LIBERIA: Government ban on diamond mining continues despite UN go-ahead

Saturday, June 9, 2007

Two months after the United Nations lifted a six-year ban on Liberia exporting diamonds the government has still not legalised diamond mining.

"Right now people shouldn’t start mining until certain mechanisms are in place to ensure transparency," Liberia’s deputy minister for lands and mines Ernest Jones recently told IRIN.

Jones said the government needs to ensure that controls are in place to manage what has been a corrupt and conflict-prone industry. The controls include reissuing licences to prospective miners and deploying government officials to monitor the extraction, transport and sale of all stones, he said.

The government says it is setting up a network of 10 regional diamond monitoring offices.

The UN Security Council lifted the embargo on Liberian diamond exports on 27 April, applauding the government’s ongoing efforts to implement the international certification scheme known as the Kimberly Process.

NGOs support the UN decision while backing the government's cautious approach."If things were to start too early systems of control wouldn’t be water tight," said Annie Dunnebacke, a campaigner with the London-based group Global Witness.

She said the Liberian government must be able to apply the certification process to ensure that diamonds never again fuel conflict in the region. "A strong system of control in the diamond trade is crucial for security not only in Liberia but in the region as a whole," she added.

Trafficking in diamonds and other natural resources in Liberia and neighbouring Sierra Leone was seen as fuelling those countries' civil wars in the 1990s.

But Dunnebacke and other experts are concerned that some illegal mining continues today, most of which takes place in remote areas with little government control.

Not all the mining leads to violence or even corruption, she added. "Some people are engaged in subsistence mining," she said.

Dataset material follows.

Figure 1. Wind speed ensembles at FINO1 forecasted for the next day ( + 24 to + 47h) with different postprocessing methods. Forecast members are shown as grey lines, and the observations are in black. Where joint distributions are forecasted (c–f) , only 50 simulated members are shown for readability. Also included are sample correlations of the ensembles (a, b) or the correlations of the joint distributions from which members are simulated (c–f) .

They may well try to resist government controls unless they see benefits from the diamond trade being legalized.

Deputy Minister Jones said the government is doing everything it can to ensure the diamond industry benefits the population. "Money from every diamond exported from Liberia will be used to develop social services in communities where diamonds are mined and not to fuel conflicts as was the case in the past."

He said communities would get a portion of taxes on all diamonds extracted from their areas and mining companies would be obliged to build projects to assist in the development of local populations.

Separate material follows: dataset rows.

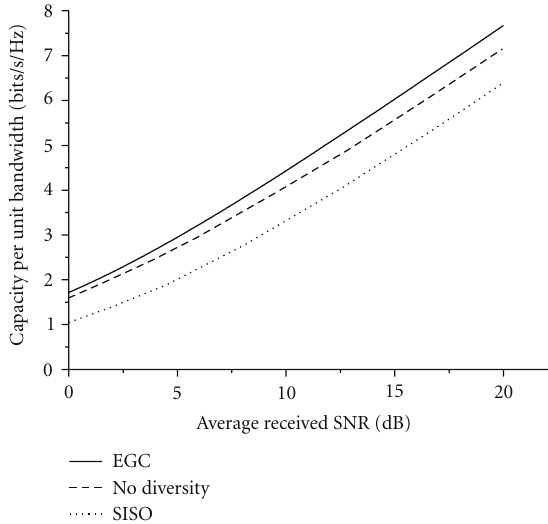
Figure 1: Capacity per unit bandwidth of a dual branch Nakagami- m fading channel with MRC diversity as a function of the average received SNR.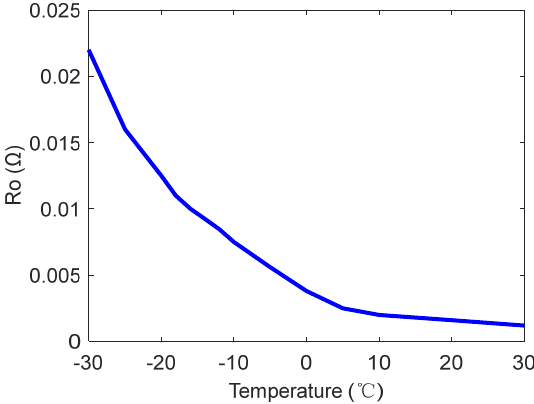
Figure 4. Ohmic resistance at di ff erent temperatures.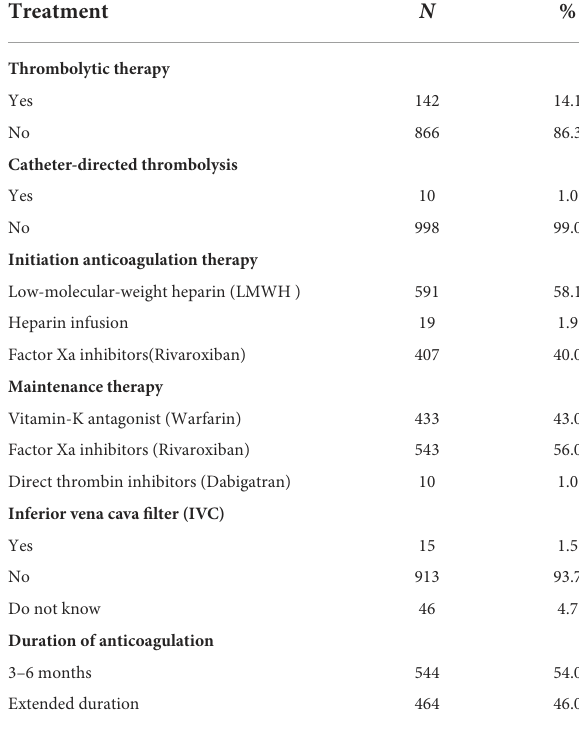
TABLE 3 Management and outcome of the current episode of venous thromboembolism.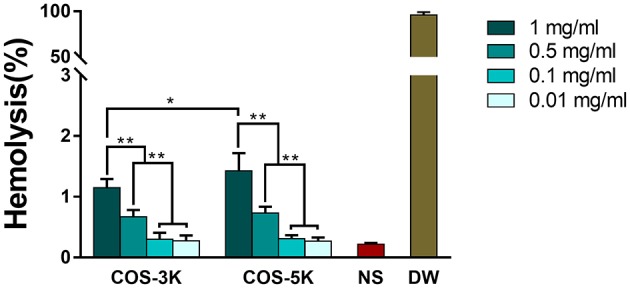
Hemolysis percentage of RBC suspension induced by COS. NS, normal saline; DW, diluted water. *p < 0.05; **p < 0.01.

People living in diamond-rich areas also say they don’t want to go back to the bad old days when diamonds were being extracted with no benefit to them. "We would reject extraction of diamonds by any group unless they can guarantee they will build us schools, hospitals, and roads," said Boima Pussah, a youth leader in the diamond-rich Gola Konneh district in north-western Liberia.

Alhaji Momoh Pussah, a village elder in the region, also said his community has been exploited long enough. "Gone are the days when people can just come here and take our resources. We will not accept it anymore," he said.